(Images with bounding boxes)
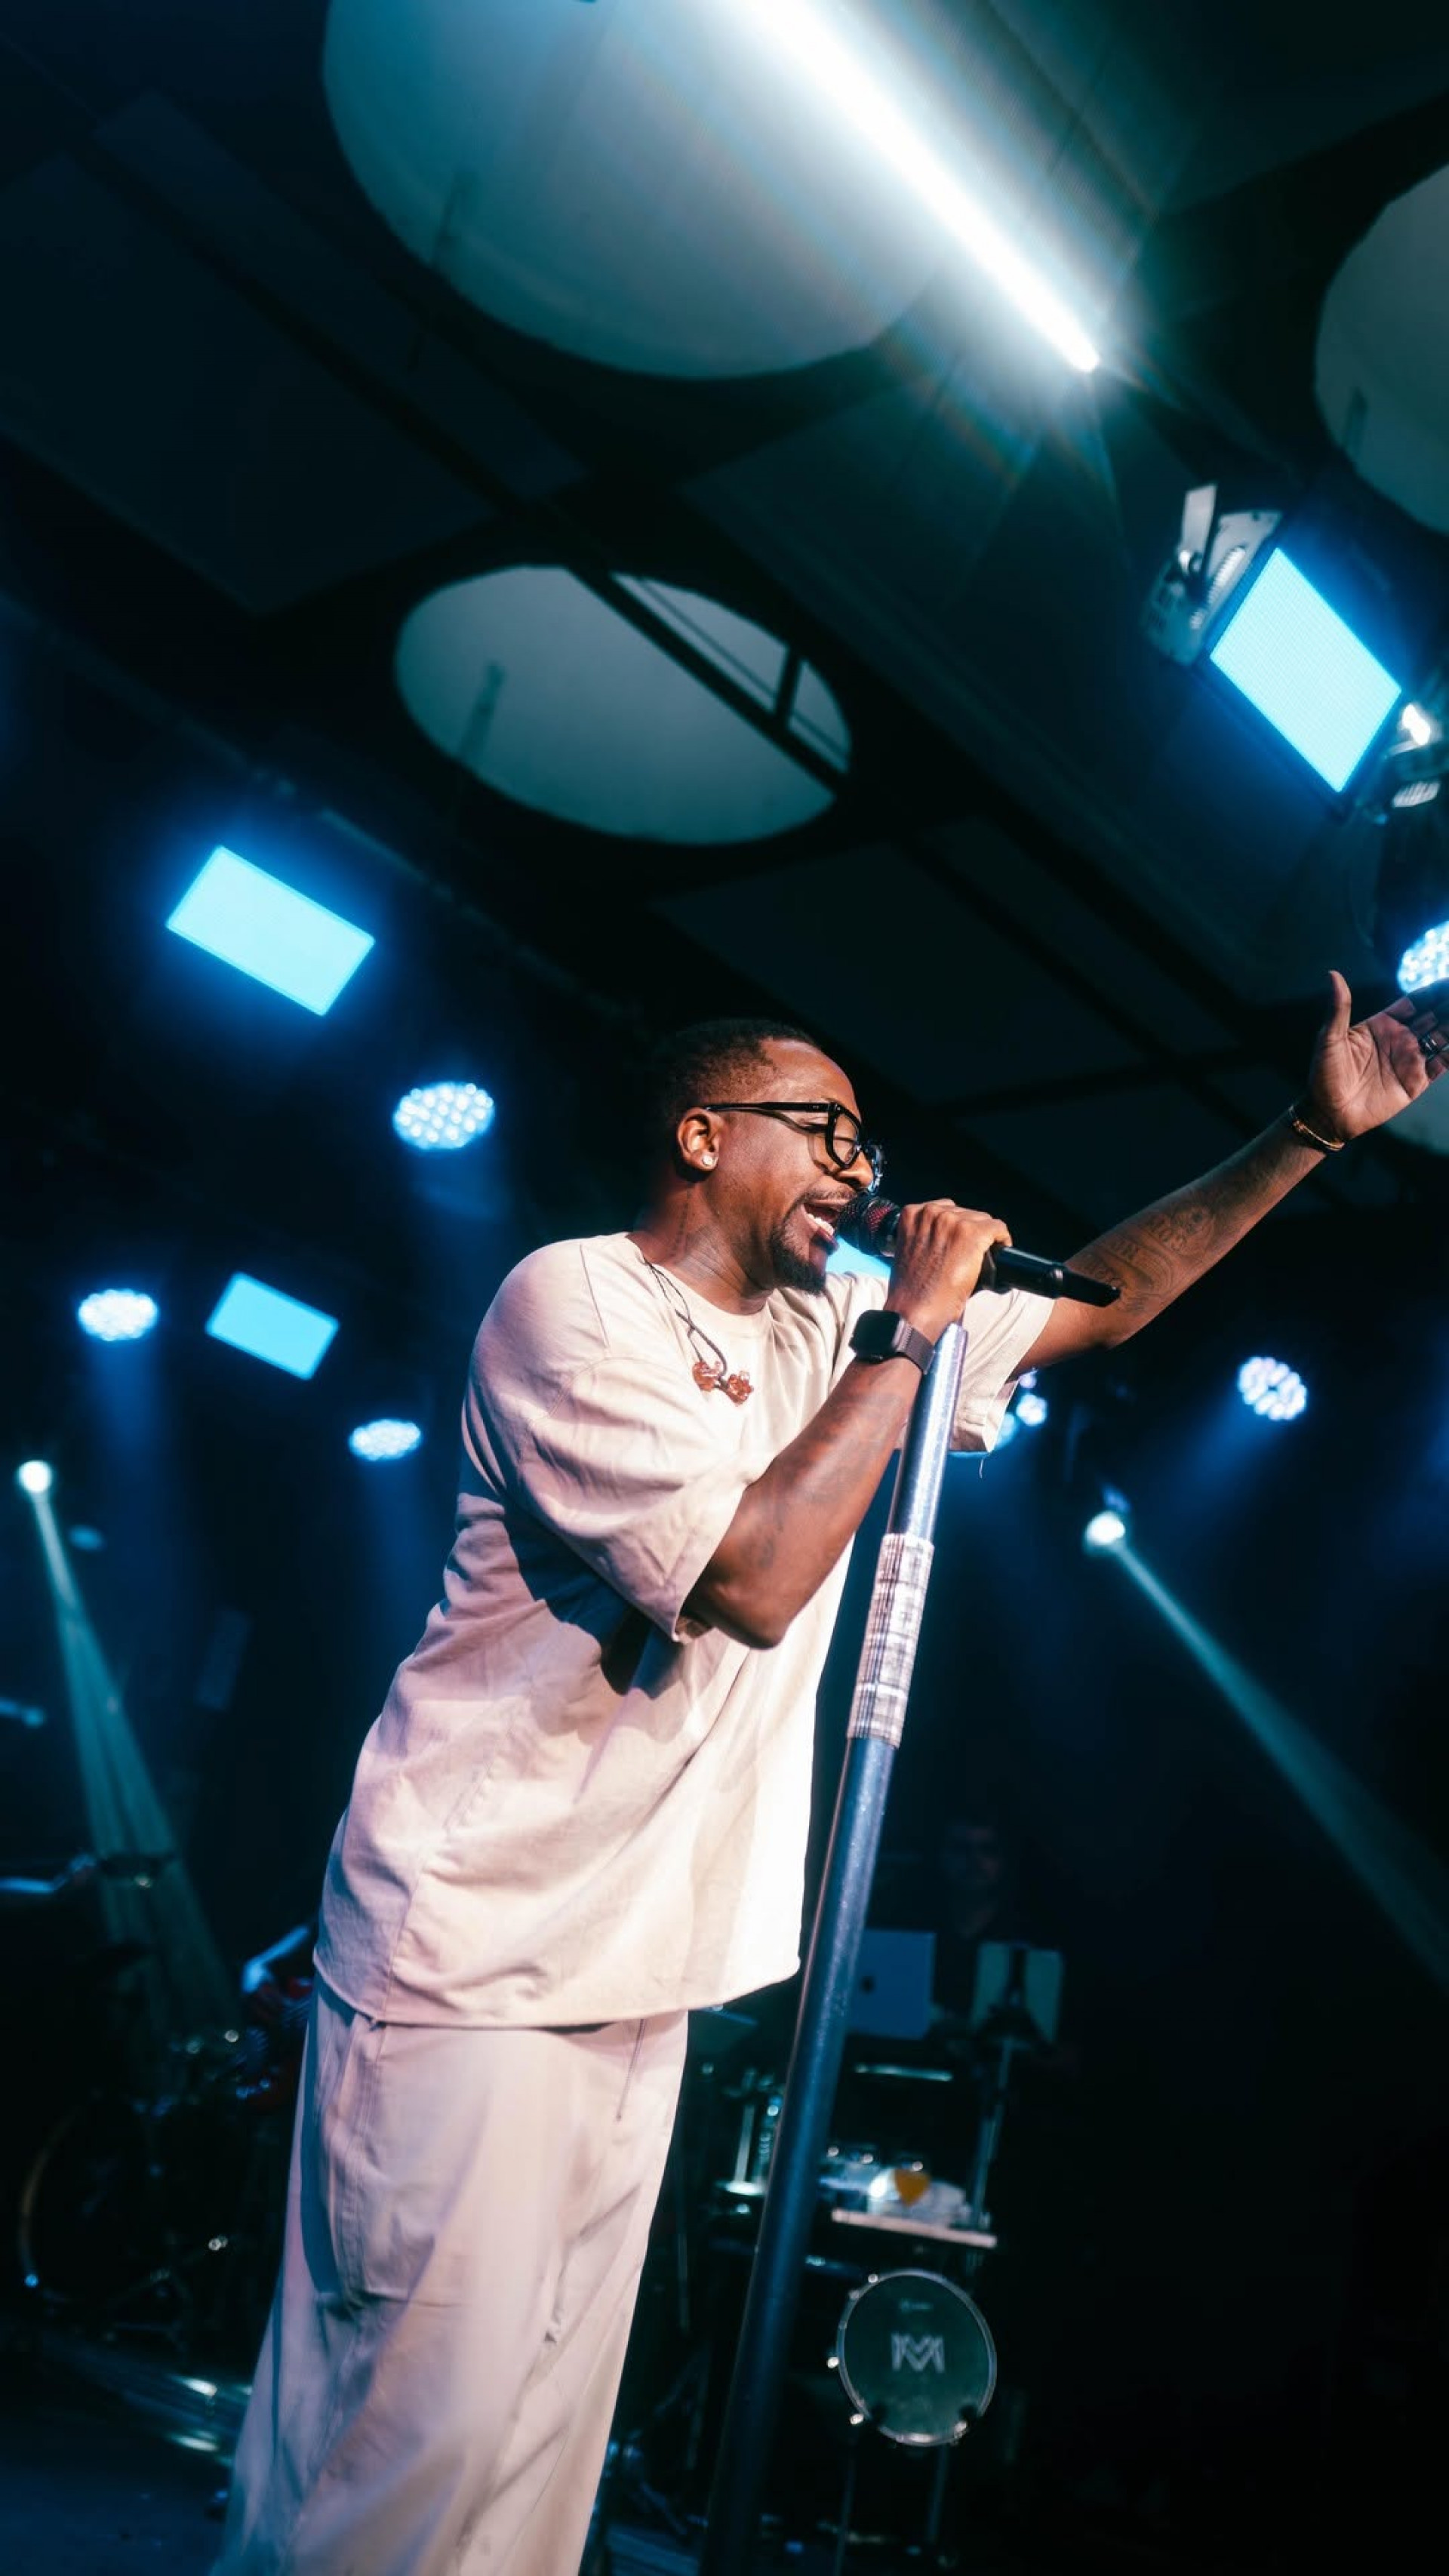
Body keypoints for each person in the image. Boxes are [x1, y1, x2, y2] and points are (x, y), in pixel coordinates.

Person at [214, 984, 1447, 2576]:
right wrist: (910, 1334)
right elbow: (750, 1577)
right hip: (469, 1956)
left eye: (869, 1144)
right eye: (826, 1131)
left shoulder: (835, 1328)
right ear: (701, 1134)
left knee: (528, 2475)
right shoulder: (575, 1299)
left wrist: (1303, 1138)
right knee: (406, 2447)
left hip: (633, 1977)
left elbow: (1106, 1303)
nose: (861, 1170)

Problem requirements: Which lines hold the word "right"? Return all of them from the records above.

Answer below:
right wrist: (910, 1334)
right elbow: (750, 1577)
right hip: (469, 1956)
right eye: (826, 1131)
right ear: (701, 1134)
right shoulder: (575, 1299)
right knee: (406, 2447)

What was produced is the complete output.